A vida é uma passagem fugaz por qualquer coisa que vem de uma fundura temporal e espacial entre os infinitos mais e menos. Onde estamos? O que é pensar em algo? Porque reflectimos Deus segundo ideias que julgamos sempre tão assertivas mas que, na verdade, são insatisfatórias?! Chegar a Deus no desconforto social, numa dialéctica de subjugação e libertação é cultivar a esperança de que um dia haverá o acerto do pensamento e da fé, do desejo e do fim real de todos os desentendimentos. A transitoriedade das nossas doutrinas é reveladora de um caminho…

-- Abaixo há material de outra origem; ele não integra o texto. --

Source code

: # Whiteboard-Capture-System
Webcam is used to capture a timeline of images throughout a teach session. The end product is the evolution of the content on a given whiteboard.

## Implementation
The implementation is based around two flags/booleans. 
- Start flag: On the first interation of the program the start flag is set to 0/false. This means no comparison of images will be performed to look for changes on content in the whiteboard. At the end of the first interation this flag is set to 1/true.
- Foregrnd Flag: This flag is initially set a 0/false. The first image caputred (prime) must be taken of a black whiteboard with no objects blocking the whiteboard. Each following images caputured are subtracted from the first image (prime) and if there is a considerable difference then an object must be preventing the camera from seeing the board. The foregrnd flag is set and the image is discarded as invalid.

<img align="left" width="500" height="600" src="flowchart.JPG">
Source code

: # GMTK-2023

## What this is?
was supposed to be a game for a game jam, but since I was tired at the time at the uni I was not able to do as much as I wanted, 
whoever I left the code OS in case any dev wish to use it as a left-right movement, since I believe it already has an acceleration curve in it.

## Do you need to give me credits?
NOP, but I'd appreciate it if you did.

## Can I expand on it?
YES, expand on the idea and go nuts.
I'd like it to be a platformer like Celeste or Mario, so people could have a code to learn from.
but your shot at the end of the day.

            Margarida Azevedo
                       


quarta-feira, janeiro 01, 2020

AOS MEUS LEITORES




            Desejo aos meus Leitores, cristãos e não cristãos, espalhados pelo mundo, a continuação de uma boa época natalícia. Que se sintam motivados para reflectir sobre este profeta, Jesus, judeu íntegro e de expressão livre, que veio pregar o Reino de Deus, e que marcou definitivamente a contagem do tempo histórico em antes e depois dele.
            Desejo igualmente um excelente Ano Novo. Que o 2020 seja um ano de paz nas vossas almas, e para as vossas famílias e amigos.
            Muito obrigada pela vossa amizade que, muito embora não saiba quem são, eu estou sempre convosco nas minhas preces, porque os sentimentos tudo ultrapassam.
            Um abraço fraterno do fundo do coração.